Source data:
= Beginning of Section =
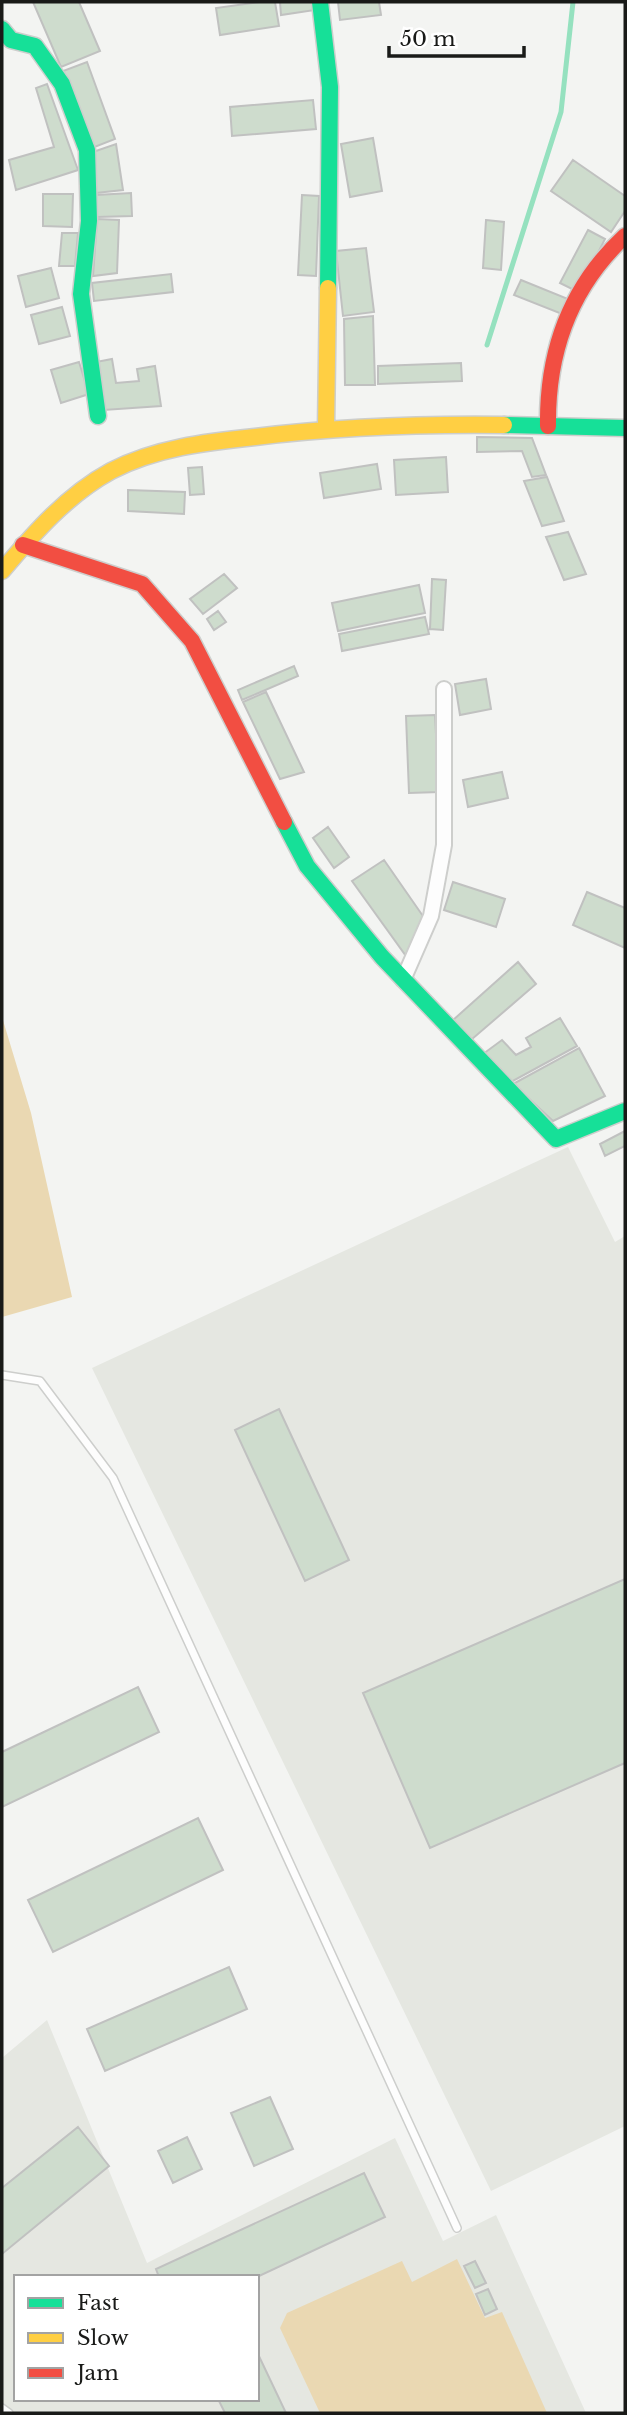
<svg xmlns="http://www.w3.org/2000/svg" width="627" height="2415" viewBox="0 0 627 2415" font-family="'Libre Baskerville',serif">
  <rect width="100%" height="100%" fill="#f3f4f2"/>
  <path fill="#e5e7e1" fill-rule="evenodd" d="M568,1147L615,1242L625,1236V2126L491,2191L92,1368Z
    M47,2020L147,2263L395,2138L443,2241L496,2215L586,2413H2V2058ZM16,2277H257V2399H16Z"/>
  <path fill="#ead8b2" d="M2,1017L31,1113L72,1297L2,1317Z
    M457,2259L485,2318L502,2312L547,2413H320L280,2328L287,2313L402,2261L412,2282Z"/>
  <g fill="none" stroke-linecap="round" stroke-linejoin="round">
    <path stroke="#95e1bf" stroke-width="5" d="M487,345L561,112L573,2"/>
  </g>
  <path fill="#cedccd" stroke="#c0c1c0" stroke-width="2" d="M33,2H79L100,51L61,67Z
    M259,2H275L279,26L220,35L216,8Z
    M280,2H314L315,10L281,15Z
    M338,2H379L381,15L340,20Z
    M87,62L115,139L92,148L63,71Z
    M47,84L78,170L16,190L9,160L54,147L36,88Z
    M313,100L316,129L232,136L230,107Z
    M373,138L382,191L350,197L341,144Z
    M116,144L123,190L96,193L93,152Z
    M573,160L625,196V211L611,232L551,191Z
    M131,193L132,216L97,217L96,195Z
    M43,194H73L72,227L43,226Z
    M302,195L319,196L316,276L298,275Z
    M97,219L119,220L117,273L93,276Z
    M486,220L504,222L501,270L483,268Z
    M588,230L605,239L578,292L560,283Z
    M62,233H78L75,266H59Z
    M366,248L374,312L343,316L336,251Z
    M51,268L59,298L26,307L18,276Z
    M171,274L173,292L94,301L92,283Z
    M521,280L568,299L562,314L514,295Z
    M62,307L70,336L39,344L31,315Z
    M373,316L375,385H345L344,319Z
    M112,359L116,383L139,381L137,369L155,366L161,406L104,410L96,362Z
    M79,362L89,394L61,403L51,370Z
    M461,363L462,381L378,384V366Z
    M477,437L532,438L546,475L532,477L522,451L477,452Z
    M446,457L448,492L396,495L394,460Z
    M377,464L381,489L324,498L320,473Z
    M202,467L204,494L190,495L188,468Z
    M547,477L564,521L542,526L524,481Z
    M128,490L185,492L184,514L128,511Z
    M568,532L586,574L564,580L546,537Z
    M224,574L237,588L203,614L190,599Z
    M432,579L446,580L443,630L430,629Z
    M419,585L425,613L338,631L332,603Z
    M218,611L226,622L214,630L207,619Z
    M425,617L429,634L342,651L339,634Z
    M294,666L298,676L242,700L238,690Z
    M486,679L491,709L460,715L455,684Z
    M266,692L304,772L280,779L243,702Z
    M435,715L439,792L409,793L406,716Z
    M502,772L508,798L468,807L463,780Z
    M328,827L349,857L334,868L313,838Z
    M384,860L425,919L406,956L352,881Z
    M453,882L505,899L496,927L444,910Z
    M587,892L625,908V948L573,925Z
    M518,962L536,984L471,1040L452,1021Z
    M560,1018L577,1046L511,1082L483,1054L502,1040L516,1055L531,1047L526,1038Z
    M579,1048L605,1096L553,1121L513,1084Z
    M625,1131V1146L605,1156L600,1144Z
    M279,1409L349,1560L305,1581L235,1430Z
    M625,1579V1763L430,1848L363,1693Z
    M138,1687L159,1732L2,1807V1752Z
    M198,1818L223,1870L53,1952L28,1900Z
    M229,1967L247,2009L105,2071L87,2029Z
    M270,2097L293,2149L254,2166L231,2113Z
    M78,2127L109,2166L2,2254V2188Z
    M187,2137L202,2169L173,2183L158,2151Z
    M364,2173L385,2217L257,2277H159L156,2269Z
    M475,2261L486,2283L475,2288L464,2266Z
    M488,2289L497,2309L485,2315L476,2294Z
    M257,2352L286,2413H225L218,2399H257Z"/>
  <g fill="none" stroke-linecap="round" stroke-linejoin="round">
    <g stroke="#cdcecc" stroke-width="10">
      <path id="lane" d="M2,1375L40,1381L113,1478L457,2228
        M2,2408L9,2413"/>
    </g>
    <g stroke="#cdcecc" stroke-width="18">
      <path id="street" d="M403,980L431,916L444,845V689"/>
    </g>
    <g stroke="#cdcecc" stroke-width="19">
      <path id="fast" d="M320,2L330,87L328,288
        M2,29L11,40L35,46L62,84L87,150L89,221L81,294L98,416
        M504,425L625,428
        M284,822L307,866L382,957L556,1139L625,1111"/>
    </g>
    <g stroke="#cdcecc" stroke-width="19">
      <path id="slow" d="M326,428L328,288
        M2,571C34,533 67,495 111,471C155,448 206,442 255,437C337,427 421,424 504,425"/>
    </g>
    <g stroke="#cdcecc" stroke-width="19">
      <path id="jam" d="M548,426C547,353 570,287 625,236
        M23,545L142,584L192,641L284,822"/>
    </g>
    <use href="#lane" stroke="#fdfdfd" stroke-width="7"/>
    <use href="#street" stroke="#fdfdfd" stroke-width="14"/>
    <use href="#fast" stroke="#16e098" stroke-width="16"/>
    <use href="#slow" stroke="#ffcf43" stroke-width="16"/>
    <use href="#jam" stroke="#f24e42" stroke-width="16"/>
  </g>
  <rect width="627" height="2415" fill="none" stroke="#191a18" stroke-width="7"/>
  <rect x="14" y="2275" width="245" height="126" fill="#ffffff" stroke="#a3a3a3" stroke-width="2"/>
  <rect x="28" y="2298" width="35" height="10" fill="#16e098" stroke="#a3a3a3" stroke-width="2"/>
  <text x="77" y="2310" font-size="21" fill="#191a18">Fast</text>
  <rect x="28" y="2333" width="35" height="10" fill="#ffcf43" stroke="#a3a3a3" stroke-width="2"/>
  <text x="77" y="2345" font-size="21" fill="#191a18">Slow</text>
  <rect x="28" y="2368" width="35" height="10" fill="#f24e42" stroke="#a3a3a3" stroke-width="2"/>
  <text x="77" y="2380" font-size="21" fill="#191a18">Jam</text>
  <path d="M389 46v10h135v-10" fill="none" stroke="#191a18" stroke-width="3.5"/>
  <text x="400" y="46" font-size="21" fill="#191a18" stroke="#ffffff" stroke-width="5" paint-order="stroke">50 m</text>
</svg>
= End of Section =
= Beginning of Section =
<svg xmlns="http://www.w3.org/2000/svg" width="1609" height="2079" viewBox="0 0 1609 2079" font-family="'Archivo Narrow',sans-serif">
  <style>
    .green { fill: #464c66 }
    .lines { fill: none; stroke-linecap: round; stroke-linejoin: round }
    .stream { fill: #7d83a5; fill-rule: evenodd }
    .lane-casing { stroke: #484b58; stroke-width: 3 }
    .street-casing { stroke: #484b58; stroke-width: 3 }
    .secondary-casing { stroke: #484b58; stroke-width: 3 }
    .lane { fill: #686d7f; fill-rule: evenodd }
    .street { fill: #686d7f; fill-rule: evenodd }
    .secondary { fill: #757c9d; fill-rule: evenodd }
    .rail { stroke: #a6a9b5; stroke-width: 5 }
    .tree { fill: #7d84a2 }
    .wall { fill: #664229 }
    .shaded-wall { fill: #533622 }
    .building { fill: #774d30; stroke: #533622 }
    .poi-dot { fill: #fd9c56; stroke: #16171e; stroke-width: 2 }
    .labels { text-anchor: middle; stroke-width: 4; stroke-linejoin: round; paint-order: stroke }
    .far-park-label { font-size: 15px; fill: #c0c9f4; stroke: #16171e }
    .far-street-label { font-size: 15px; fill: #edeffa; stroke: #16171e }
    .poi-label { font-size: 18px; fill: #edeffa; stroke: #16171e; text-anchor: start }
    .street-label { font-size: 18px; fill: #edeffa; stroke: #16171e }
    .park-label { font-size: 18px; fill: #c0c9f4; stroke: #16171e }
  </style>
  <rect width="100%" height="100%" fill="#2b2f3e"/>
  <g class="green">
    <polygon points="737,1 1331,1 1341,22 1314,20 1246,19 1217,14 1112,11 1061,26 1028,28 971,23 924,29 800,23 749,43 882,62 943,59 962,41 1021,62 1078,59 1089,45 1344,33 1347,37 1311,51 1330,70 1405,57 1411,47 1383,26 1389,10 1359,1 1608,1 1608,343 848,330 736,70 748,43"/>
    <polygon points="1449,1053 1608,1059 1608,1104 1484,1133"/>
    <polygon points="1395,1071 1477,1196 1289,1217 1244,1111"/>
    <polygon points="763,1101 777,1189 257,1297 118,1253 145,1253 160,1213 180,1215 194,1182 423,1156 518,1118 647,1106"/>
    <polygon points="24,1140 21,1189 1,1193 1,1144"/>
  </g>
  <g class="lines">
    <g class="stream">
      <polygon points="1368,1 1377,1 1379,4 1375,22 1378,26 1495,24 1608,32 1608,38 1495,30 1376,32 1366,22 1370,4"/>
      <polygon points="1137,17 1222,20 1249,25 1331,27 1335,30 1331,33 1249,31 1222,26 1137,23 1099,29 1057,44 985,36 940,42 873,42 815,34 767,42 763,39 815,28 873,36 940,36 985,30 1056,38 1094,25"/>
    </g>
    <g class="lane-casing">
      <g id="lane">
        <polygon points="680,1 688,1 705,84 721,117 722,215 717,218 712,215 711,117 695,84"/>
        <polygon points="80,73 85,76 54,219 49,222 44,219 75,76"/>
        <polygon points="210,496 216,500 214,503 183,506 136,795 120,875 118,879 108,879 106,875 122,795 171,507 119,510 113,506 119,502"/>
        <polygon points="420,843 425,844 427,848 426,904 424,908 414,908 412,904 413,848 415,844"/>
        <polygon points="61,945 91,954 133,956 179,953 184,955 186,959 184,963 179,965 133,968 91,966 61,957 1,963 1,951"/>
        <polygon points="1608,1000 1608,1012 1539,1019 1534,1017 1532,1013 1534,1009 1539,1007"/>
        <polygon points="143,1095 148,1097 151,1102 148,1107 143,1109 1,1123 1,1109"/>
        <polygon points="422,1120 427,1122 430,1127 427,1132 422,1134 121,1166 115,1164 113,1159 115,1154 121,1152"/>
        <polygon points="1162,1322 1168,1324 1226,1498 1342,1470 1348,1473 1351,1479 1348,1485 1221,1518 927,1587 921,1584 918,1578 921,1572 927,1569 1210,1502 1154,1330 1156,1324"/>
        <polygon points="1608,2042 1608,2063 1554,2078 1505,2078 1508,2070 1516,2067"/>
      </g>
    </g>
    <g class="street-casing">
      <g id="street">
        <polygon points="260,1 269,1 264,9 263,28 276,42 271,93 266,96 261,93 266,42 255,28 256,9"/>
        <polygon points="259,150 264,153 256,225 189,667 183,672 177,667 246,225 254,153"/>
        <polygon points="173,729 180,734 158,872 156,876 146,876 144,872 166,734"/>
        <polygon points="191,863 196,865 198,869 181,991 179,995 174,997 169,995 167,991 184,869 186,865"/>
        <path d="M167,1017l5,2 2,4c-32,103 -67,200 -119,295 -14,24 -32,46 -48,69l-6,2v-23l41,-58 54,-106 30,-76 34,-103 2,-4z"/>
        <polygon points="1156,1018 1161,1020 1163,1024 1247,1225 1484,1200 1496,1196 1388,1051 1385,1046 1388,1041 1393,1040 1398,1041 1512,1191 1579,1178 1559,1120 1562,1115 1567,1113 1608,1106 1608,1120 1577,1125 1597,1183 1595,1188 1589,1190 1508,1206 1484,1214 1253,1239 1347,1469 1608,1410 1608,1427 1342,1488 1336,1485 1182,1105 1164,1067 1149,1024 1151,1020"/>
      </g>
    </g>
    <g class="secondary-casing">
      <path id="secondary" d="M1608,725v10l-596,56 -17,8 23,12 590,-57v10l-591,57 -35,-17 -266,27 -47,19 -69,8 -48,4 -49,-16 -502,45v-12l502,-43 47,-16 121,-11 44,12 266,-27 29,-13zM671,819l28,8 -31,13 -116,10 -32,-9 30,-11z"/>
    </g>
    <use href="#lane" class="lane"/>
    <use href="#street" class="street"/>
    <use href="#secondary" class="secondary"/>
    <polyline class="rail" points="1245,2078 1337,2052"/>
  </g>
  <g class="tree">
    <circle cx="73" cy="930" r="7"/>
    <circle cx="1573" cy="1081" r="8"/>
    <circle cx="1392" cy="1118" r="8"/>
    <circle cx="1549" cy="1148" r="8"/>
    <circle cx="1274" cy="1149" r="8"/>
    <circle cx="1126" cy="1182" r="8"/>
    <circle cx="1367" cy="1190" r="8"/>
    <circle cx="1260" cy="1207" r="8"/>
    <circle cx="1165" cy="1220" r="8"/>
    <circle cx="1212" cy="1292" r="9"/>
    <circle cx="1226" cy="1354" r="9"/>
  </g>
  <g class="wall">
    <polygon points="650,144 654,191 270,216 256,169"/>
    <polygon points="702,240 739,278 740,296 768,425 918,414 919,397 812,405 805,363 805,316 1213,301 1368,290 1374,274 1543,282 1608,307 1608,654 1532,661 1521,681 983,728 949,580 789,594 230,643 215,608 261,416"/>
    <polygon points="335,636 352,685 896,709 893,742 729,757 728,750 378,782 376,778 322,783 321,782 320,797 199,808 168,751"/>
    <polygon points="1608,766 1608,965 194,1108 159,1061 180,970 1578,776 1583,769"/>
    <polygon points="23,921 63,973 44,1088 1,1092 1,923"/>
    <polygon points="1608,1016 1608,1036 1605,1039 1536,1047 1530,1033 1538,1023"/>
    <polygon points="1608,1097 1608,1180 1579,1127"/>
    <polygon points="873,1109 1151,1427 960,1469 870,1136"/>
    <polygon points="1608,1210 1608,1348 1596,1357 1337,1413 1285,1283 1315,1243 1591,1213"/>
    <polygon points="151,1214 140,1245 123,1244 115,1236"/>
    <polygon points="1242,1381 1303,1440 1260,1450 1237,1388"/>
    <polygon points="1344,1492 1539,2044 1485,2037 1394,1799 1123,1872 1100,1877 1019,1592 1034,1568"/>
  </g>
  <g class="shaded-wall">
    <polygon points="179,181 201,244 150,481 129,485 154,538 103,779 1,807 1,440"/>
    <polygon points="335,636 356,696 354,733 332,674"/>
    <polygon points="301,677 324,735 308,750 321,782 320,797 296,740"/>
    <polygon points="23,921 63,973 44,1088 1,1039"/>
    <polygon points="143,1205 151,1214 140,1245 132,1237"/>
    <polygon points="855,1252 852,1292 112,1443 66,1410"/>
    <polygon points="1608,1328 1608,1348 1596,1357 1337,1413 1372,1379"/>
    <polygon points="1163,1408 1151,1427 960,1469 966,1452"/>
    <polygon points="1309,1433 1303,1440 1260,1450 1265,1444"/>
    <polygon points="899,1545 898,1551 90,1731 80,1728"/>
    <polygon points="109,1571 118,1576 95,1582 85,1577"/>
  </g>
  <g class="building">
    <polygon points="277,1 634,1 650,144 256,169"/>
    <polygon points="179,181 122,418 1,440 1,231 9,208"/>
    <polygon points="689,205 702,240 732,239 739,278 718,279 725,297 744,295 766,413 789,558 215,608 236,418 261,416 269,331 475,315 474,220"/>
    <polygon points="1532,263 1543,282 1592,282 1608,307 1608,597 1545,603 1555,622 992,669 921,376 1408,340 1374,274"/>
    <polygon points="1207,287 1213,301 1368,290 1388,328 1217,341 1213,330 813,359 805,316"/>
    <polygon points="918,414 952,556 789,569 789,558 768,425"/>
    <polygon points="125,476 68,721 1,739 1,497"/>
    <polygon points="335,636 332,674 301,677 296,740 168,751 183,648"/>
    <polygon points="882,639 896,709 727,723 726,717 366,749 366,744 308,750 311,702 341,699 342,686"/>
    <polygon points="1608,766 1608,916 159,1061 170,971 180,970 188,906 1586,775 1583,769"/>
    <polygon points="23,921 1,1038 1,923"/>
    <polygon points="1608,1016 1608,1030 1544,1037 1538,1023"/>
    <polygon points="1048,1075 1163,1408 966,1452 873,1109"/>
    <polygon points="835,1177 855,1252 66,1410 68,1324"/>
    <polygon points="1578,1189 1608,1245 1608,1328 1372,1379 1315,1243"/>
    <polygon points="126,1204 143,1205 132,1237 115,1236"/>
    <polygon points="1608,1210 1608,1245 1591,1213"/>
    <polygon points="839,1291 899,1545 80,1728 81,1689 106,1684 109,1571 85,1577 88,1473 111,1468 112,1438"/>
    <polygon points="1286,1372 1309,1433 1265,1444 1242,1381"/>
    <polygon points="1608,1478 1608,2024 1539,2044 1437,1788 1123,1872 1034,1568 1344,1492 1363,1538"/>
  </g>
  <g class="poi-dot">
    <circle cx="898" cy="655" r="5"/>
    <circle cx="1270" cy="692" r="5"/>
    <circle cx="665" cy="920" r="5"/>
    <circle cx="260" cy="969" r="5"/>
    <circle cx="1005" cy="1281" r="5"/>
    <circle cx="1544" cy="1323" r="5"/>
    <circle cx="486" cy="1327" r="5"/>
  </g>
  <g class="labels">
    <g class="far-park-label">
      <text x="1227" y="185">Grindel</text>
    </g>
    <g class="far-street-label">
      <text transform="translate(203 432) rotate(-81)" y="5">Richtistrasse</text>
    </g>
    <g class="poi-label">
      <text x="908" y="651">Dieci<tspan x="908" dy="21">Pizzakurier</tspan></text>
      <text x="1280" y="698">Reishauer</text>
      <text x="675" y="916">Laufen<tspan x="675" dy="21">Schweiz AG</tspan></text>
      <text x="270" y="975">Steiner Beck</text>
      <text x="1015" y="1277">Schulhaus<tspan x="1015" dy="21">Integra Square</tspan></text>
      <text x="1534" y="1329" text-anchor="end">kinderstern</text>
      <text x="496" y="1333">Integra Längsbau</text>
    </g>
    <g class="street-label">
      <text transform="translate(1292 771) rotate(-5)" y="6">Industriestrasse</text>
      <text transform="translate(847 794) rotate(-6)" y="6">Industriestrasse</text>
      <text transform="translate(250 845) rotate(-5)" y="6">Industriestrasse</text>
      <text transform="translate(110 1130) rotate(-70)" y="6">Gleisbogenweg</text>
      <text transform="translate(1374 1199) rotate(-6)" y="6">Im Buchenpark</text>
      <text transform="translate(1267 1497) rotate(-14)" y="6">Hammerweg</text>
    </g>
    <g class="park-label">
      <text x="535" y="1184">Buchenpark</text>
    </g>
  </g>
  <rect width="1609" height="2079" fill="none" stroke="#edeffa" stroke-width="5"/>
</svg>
= End of Section =
● WORK ORDER:
Count the lines in the entries that hold the word "labels", and give nothing but the total.

● ANSWER TO THIS TASK:
2